LOL...I had to show my husband this, since my Jax does the exact same thing! So cute...you cant deny them some lovin!


----------



## C's Mom (Dec 7, 2009)

Haha - so cute.


----------



## CAROLINA MOM (May 12, 2009)

Too cute, don't feel bad, my two are even worse.


----------



## dexter0125 (Mar 20, 2011)

LOL. that's great. thanks for sharing


----------



## mylissyk (Feb 25, 2007)

That's priceless! ROFL

Robbie does the same thing.


----------



## Florabora22 (Nov 30, 2008)

Hah, very cute! Flora does that too sometimes and I find it kind of annoying mostly because her paw pads are sooo rough and it hurts!

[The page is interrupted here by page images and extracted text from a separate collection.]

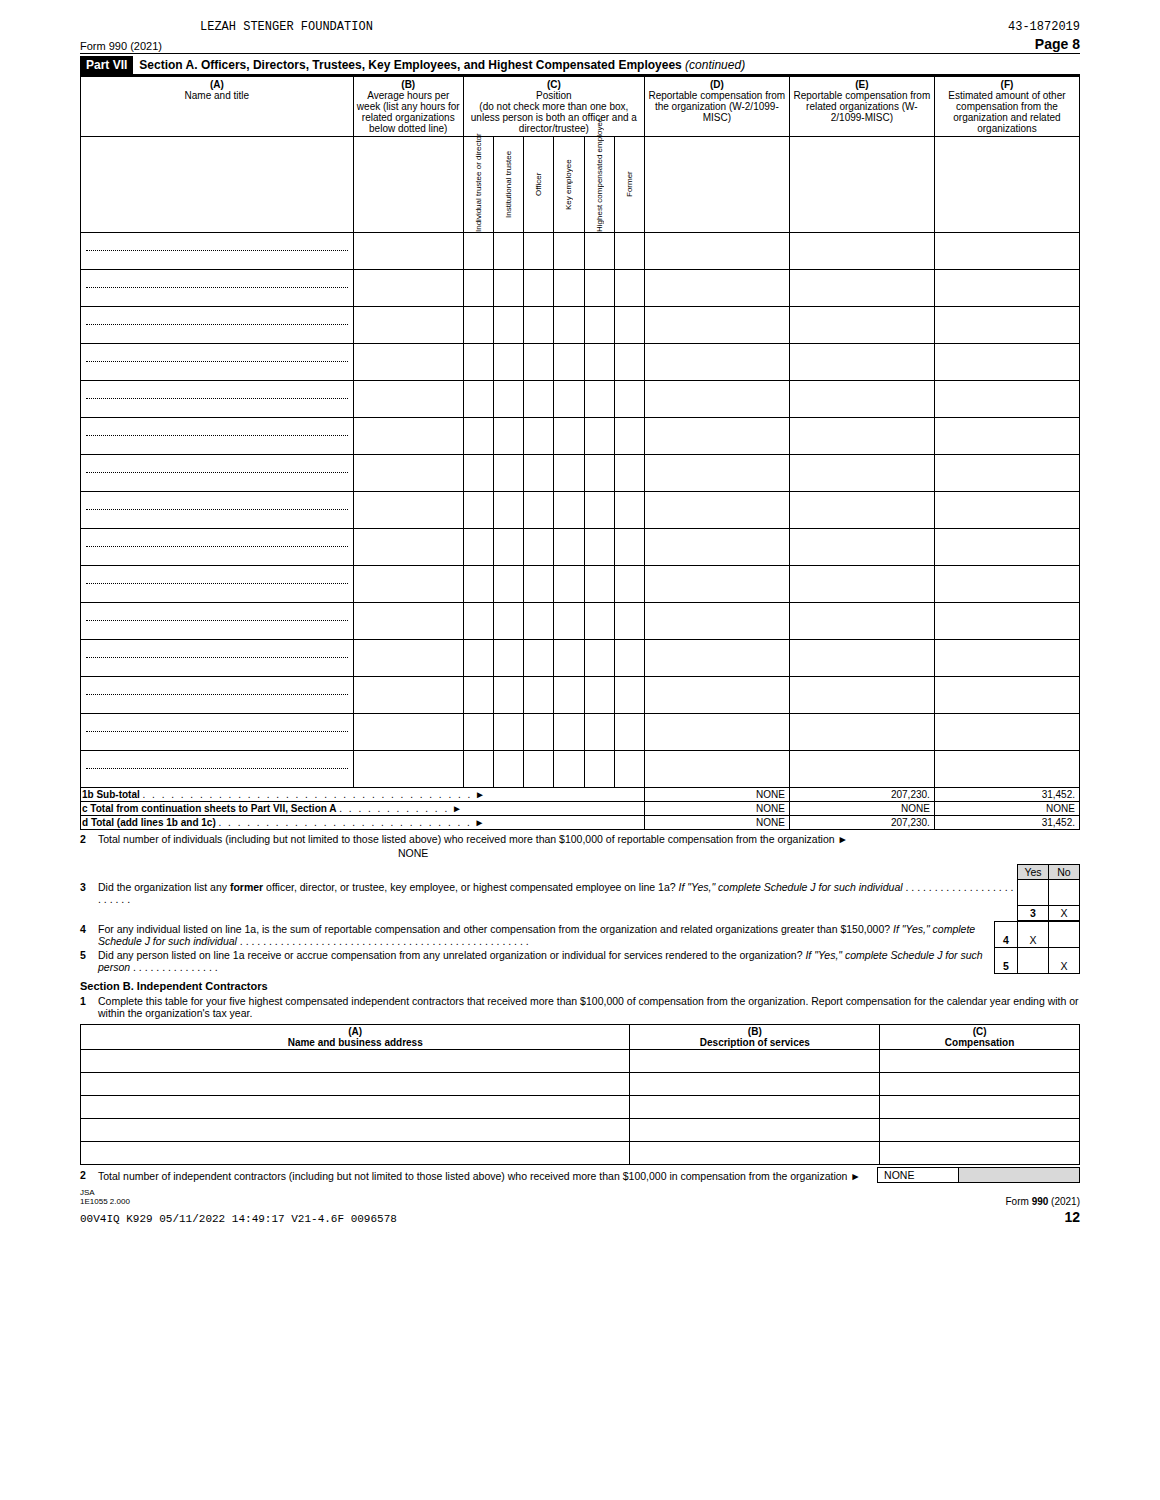LEZAH STENGER FOUNDATION
43-1872019
Form 990 (2021)
Page 8
Part VII
Section A. Officers, Directors, Trustees, Key Employees, and Highest Compensated Employees (continued)
| (A) Name and title | (B) Average hours per week (list any hours for related organizations below dotted line) | (C) Position (do not check more than one box, unless person is both an officer and a director/trustee) | (D) Reportable compensation from the organization (W-2/1099-MISC) | (E) Reportable compensation from related organizations (W-2/1099-MISC) | (F) Estimated amount of other compensation from the organization and related organizations |
| --- | --- | --- | --- | --- | --- |
| | | Individual trustee or director | Institutional trustee | Officer | Key employee | Highest compensated employee | Former | | | |
| 1b Sub-total . . . . . . . . . . . . . . . . . . . . . . . . . . . . . . . . . . . ► | NONE | 207,230. | 31,452. |
| c Total from continuation sheets to Part VII, Section A . . . . . . . . . . . . ► | NONE | NONE | NONE |
| d Total (add lines 1b and 1c) . . . . . . . . . . . . . . . . . . . . . . . . . . . ► | NONE | 207,230. | 31,452. |
| 2 | Total number of individuals (including but not limited to those listed above) who received more than $100,000 of reportable compensation from the organization ► |
| | NONE |
| | | Yes | No |
| 3 | Did the organization list any former officer, director, or trustee, key employee, or highest compensated employee on line 1a? If "Yes," complete Schedule J for such individual . . . . . . . . . . . . . . . . . . . . . . . . . | | |
| | | 3 | X |
| 4 | For any individual listed on line 1a, is the sum of reportable compensation and other compensation from the organization and related organizations greater than $150,000? If "Yes," complete Schedule J for such individual . . . . . . . . . . . . . . . . . . . . . . . . . . . . . . . . . . . . . . . . . . . . . . . . . . | 4 | X | |
| 5 | Did any person listed on line 1a receive or accrue compensation from any unrelated organization or individual for services rendered to the organization? If "Yes," complete Schedule J for such person . . . . . . . . . . . . . . . | 5 | | X |
Section B. Independent Contractors
| 1 | Complete this table for your five highest compensated independent contractors that received more than $100,000 of compensation from the organization. Report compensation for the calendar year ending with or within the organization's tax year. |
| (A) Name and business address | (B) Description of services | (C) Compensation |
| --- | --- | --- |
| 2 | Total number of independent contractors (including but not limited to those listed above) who received more than $100,000 in compensation from the organization ► | NONE | |
JSA
1E1055 2.000
Form 990 (2021)
00V4IQ K929 05/11/2022 14:49:17 V21-4.6F 0096578
12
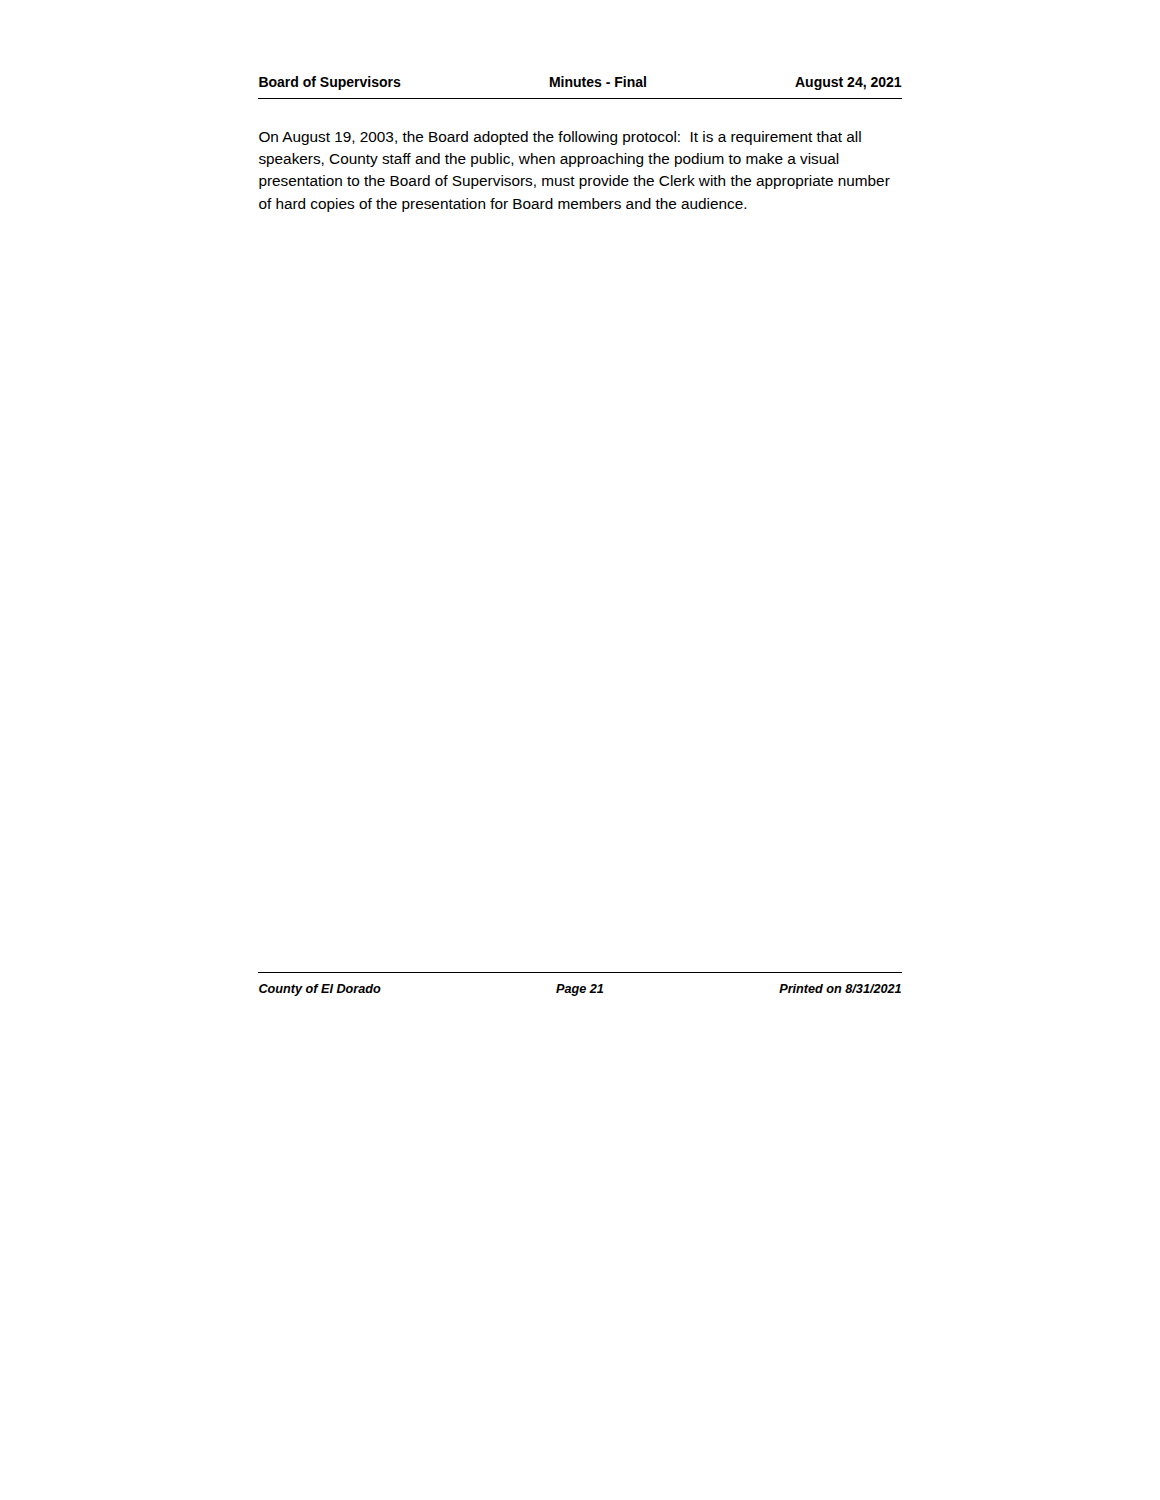Board of Supervisors
Minutes - Final
August 24, 2021
On August 19, 2003, the Board adopted the following protocol: It is a requirement that all speakers, County staff and the public, when approaching the podium to make a visual presentation to the Board of Supervisors, must provide the Clerk with the appropriate number of hard copies of the presentation for Board members and the audience.
County of El Dorado
Page 21
Printed on 8/31/2021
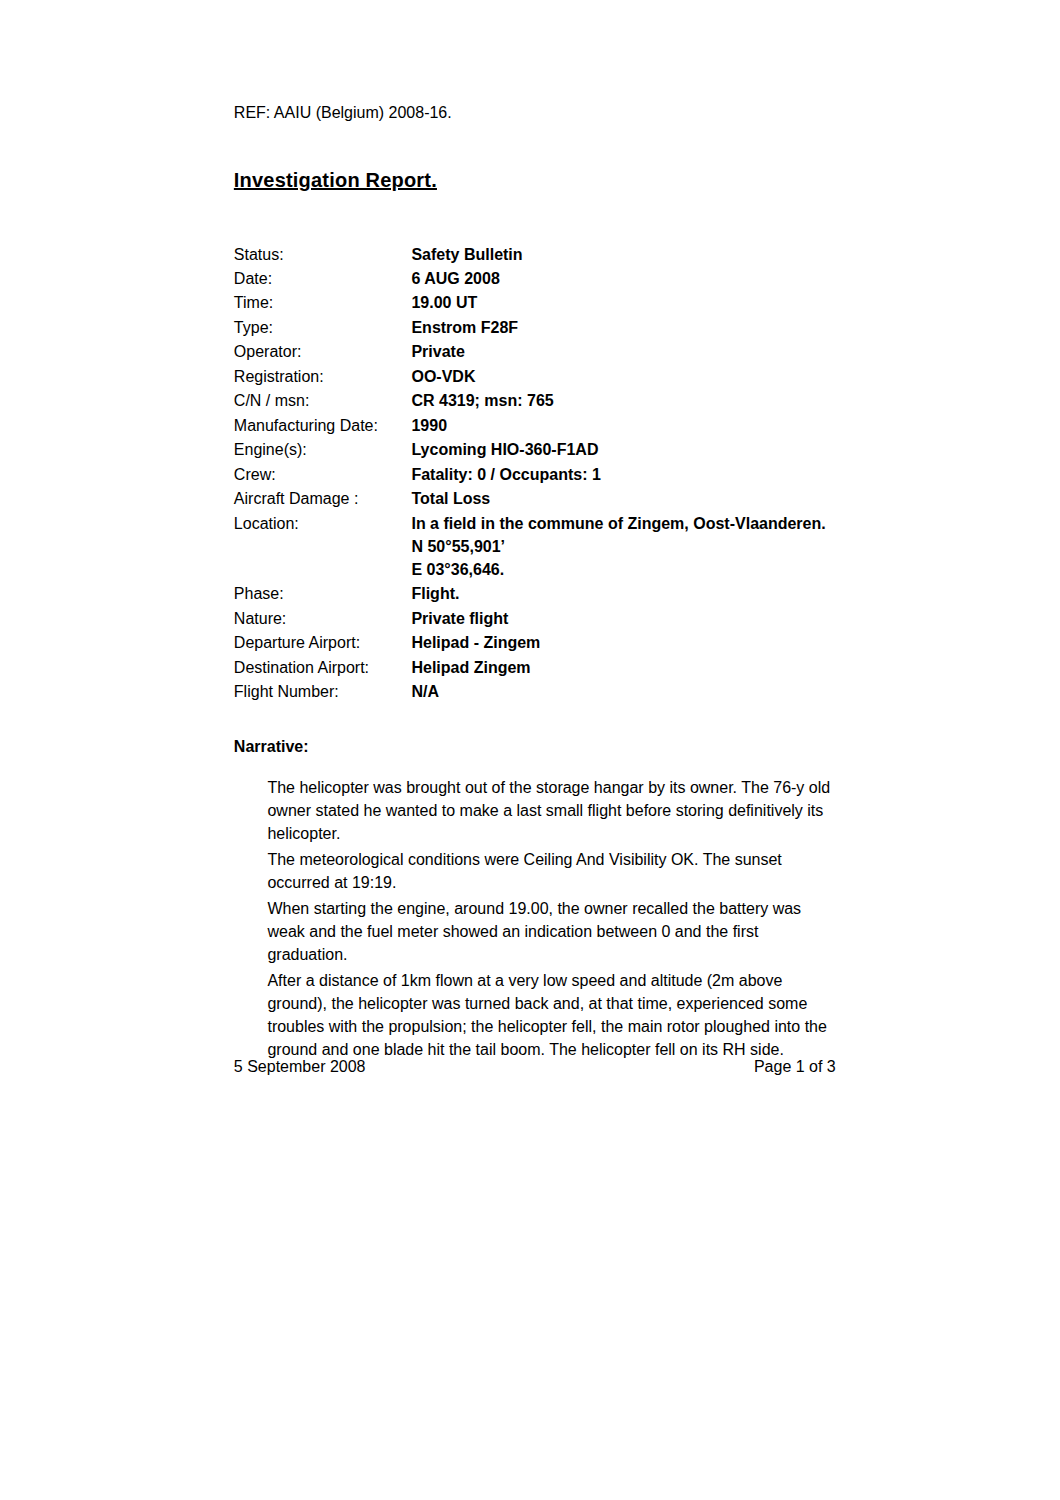REF: AAIU (Belgium) 2008-16.
Investigation Report.
| Status: | Safety Bulletin |
| Date: | 6 AUG 2008 |
| Time: | 19.00 UT |
| Type: | Enstrom F28F |
| Operator: | Private |
| Registration: | OO-VDK |
| C/N / msn: | CR 4319; msn: 765 |
| Manufacturing Date: | 1990 |
| Engine(s): | Lycoming HIO-360-F1AD |
| Crew: | Fatality: 0 / Occupants: 1 |
| Aircraft Damage : | Total Loss |
| Location: | In a field in the commune of Zingem, Oost-Vlaanderen. N 50°55,901’ E 03°36,646. |
| Phase: | Flight. |
| Nature: | Private flight |
| Departure Airport: | Helipad - Zingem |
| Destination Airport: | Helipad Zingem |
| Flight Number: | N/A |
Narrative:
The helicopter was brought out of the storage hangar by its owner. The 76-y old owner stated he wanted to make a last small flight before storing definitively its helicopter.
The meteorological conditions were Ceiling And Visibility OK. The sunset occurred at 19:19.
When starting the engine, around 19.00, the owner recalled the battery was weak and the fuel meter showed an indication between 0 and the first graduation.
After a distance of 1km flown at a very low speed and altitude (2m above ground), the helicopter was turned back and, at that time, experienced some troubles with the propulsion; the helicopter fell, the main rotor ploughed into the ground and one blade hit the tail boom. The helicopter fell on its RH side.
5 September 2008 Page 1 of 3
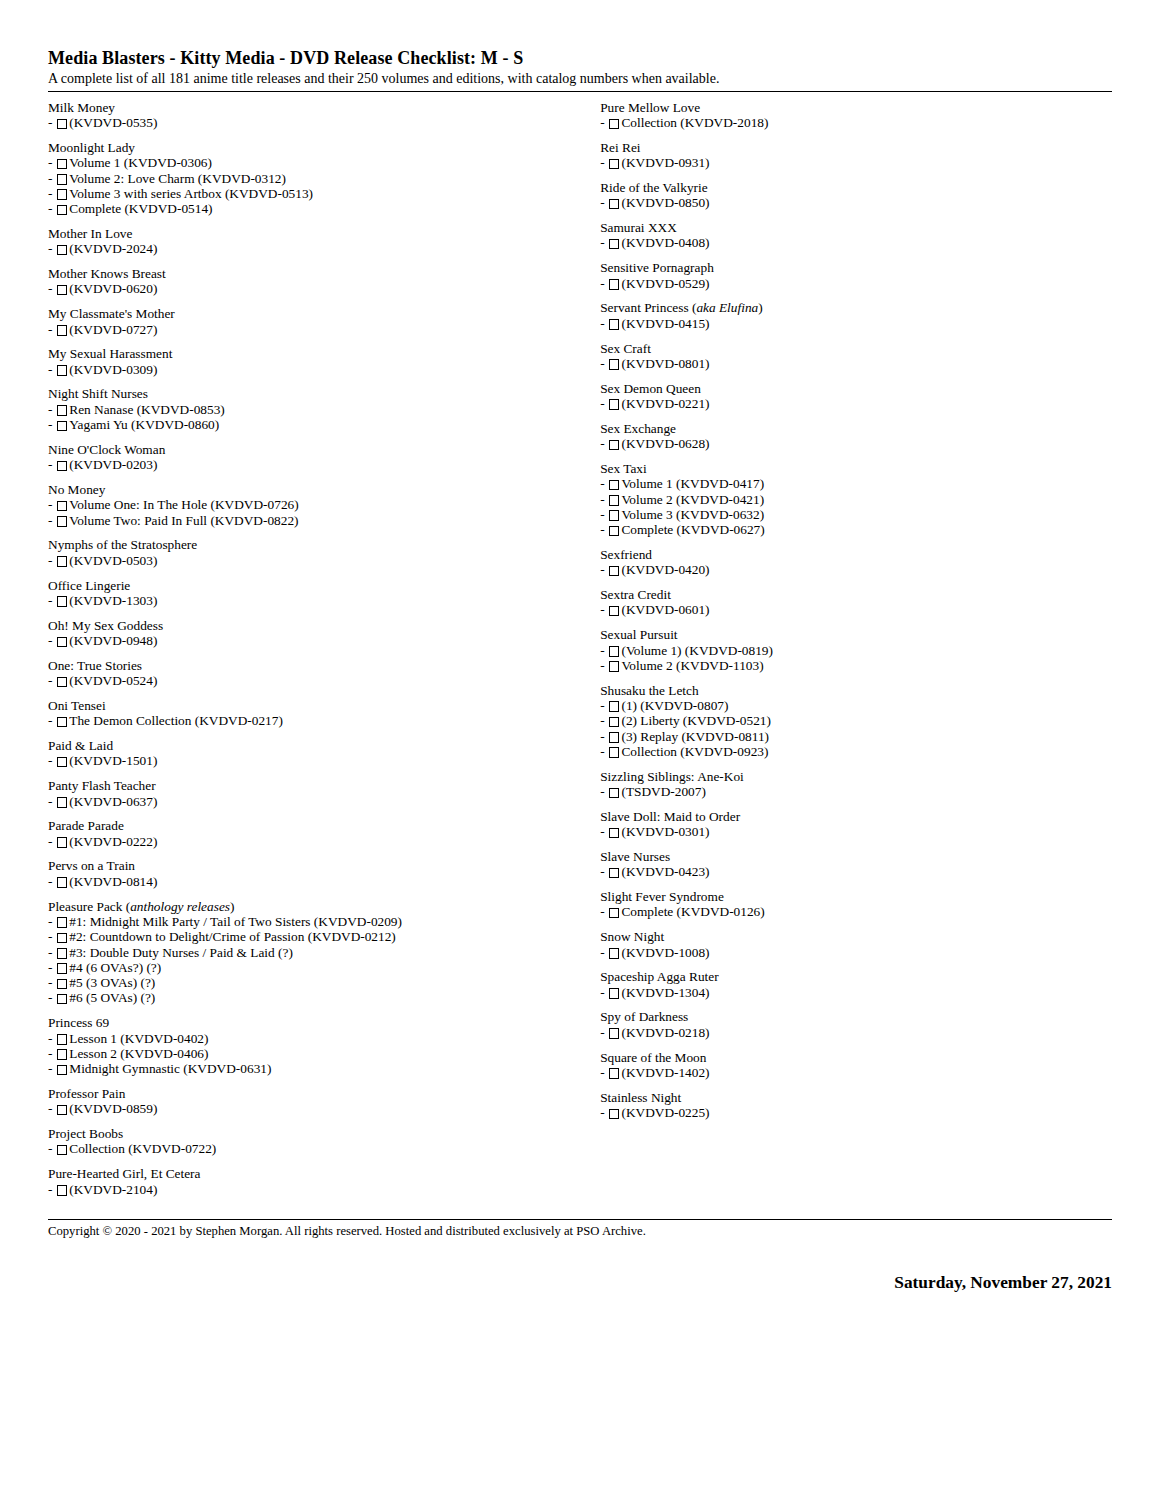Media Blasters - Kitty Media - DVD Release Checklist: M - S
A complete list of all 181 anime title releases and their 250 volumes and editions, with catalog numbers when available.
Milk Money
- (KVDVD-0535)
Moonlight Lady
- Volume 1 (KVDVD-0306)
- Volume 2: Love Charm (KVDVD-0312)
- Volume 3 with series Artbox (KVDVD-0513)
- Complete (KVDVD-0514)
Mother In Love
- (KVDVD-2024)
Mother Knows Breast
- (KVDVD-0620)
My Classmate's Mother
- (KVDVD-0727)
My Sexual Harassment
- (KVDVD-0309)
Night Shift Nurses
- Ren Nanase (KVDVD-0853)
- Yagami Yu (KVDVD-0860)
Nine O'Clock Woman
- (KVDVD-0203)
No Money
- Volume One: In The Hole (KVDVD-0726)
- Volume Two: Paid In Full (KVDVD-0822)
Nymphs of the Stratosphere
- (KVDVD-0503)
Office Lingerie
- (KVDVD-1303)
Oh! My Sex Goddess
- (KVDVD-0948)
One: True Stories
- (KVDVD-0524)
Oni Tensei
- The Demon Collection (KVDVD-0217)
Paid & Laid
- (KVDVD-1501)
Panty Flash Teacher
- (KVDVD-0637)
Parade Parade
- (KVDVD-0222)
Pervs on a Train
- (KVDVD-0814)
Pleasure Pack (anthology releases)
- #1: Midnight Milk Party / Tail of Two Sisters (KVDVD-0209)
- #2: Countdown to Delight/Crime of Passion (KVDVD-0212)
- #3: Double Duty Nurses / Paid & Laid (?)
- #4 (6 OVAs?) (?)
- #5 (3 OVAs) (?)
- #6 (5 OVAs) (?)
Princess 69
- Lesson 1 (KVDVD-0402)
- Lesson 2 (KVDVD-0406)
- Midnight Gymnastic (KVDVD-0631)
Professor Pain
- (KVDVD-0859)
Project Boobs
- Collection (KVDVD-0722)
Pure-Hearted Girl, Et Cetera
- (KVDVD-2104)
Pure Mellow Love
- Collection (KVDVD-2018)
Rei Rei
- (KVDVD-0931)
Ride of the Valkyrie
- (KVDVD-0850)
Samurai XXX
- (KVDVD-0408)
Sensitive Pornagraph
- (KVDVD-0529)
Servant Princess (aka Elufina)
- (KVDVD-0415)
Sex Craft
- (KVDVD-0801)
Sex Demon Queen
- (KVDVD-0221)
Sex Exchange
- (KVDVD-0628)
Sex Taxi
- Volume 1 (KVDVD-0417)
- Volume 2 (KVDVD-0421)
- Volume 3 (KVDVD-0632)
- Complete (KVDVD-0627)
Sexfriend
- (KVDVD-0420)
Sextra Credit
- (KVDVD-0601)
Sexual Pursuit
- (Volume 1) (KVDVD-0819)
- Volume 2 (KVDVD-1103)
Shusaku the Letch
- (1) (KVDVD-0807)
- (2) Liberty (KVDVD-0521)
- (3) Replay (KVDVD-0811)
- Collection (KVDVD-0923)
Sizzling Siblings: Ane-Koi
- (TSDVD-2007)
Slave Doll: Maid to Order
- (KVDVD-0301)
Slave Nurses
- (KVDVD-0423)
Slight Fever Syndrome
- Complete (KVDVD-0126)
Snow Night
- (KVDVD-1008)
Spaceship Agga Ruter
- (KVDVD-1304)
Spy of Darkness
- (KVDVD-0218)
Square of the Moon
- (KVDVD-1402)
Stainless Night
- (KVDVD-0225)
Copyright © 2020 - 2021 by Stephen Morgan. All rights reserved. Hosted and distributed exclusively at PSO Archive.
Saturday, November 27, 2021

But I always give in.


----------



## fostermom (Sep 6, 2007)

That was too cute! Danny won't hit me or paw at me, but he takes his paw and rests in on my arm. Dillon reminds me so much of Danny!


----------



## Angelina (Aug 11, 2011)

Pretty mild compared to my Cannella...we have spoiled her rotten!


----------



## jweisman54 (May 22, 2010)

That is too funny. Izzy does that to me all the time. So I guess we have spoiled them.


----------